Canada’s Governor General David Johnston talked with students of the University of Social Sciences and Humanities in Hanoi on Nov. 17 during his current State-level visit to the country.

Canada is pursuing a policy of enhancing culture and knowledge through exchange and cooperation to boost the fine relations between the countries. Canada’s close relationship with Vietnam is developing in various fields, the Governor General said.

Johnston said Canada is home to 250,000 Vietnamese people who have made contributions to economics, socio-culture and education.

Canada has a diversified culture with no discrimination against immigrants, he said.

He told the students that he and his entourage, that includes two Canadian-Vietnamese, had visited the Temple of Literature, Vietnam’s famous historical site and a traditional base for learning.

Rector of the university Nguyen Van Khanh expressed hope that the university will receive Canada’s assistance and cooperation in human resource development, training and research.

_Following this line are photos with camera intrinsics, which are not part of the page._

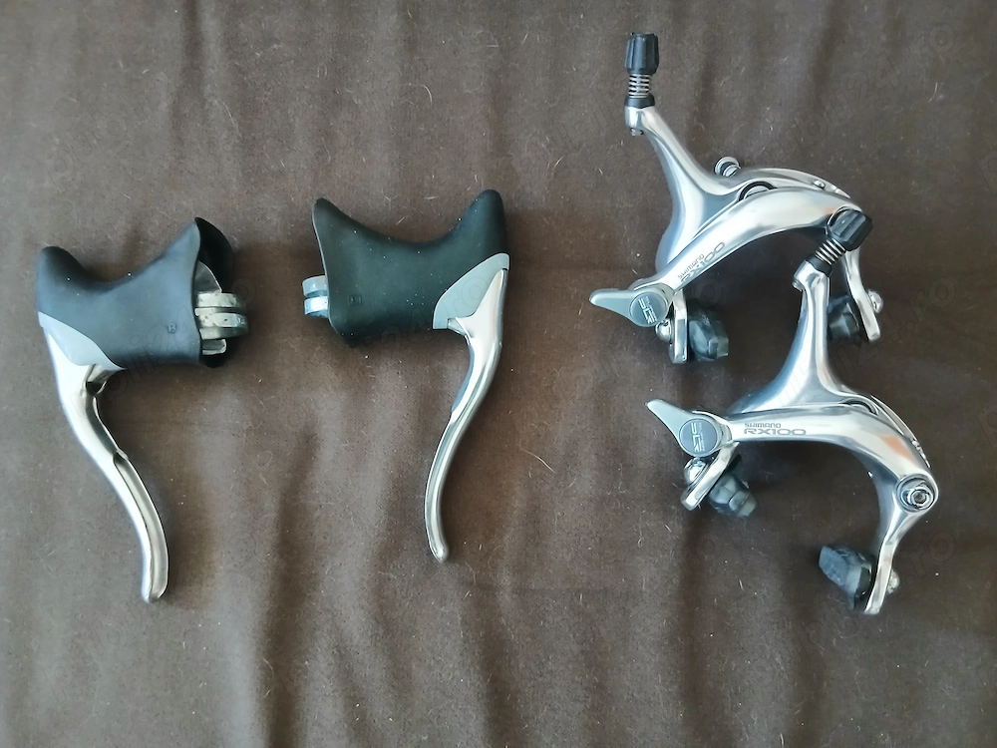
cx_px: 498
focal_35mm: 26
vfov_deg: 53.1
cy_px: 374
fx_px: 749
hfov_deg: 67.3
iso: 500
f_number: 1.8
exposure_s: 1/20
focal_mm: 3.98
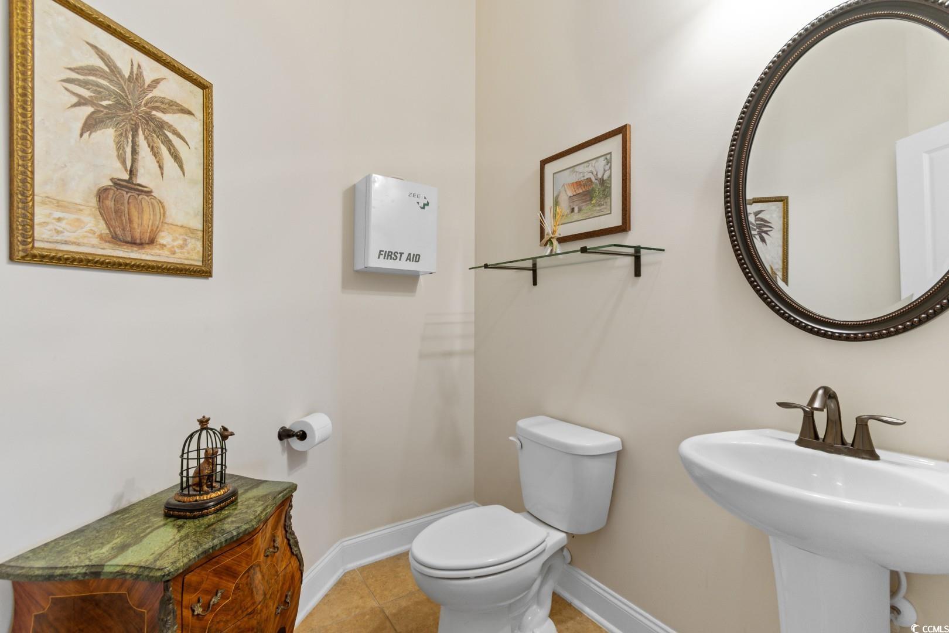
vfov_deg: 77.3
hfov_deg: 100.4
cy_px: 316
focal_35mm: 15
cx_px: 474
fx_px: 395
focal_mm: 10
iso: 100
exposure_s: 1/2
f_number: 4.5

At a talks panel with a multicultural theme, Prof. Luong Van Hy from Toronto University of Canada emphasised the need to preserve traditional culture and learn from other cultures.

Meanwhile Canadian-Vietnamese writer Kim Thuy said each place has its own cultural identity and residents have to import culture where they live.

The scholars also answered students’ questions on cultural identity and preserving national cultural identity.

The same day, Governor General Johnston paid a floral tribute at the Monument of Heroic Martyrs, visited the Temple of Literature and an organic vegetable production establishment in Yen My commune, Thanh Tri district of Hanoi./.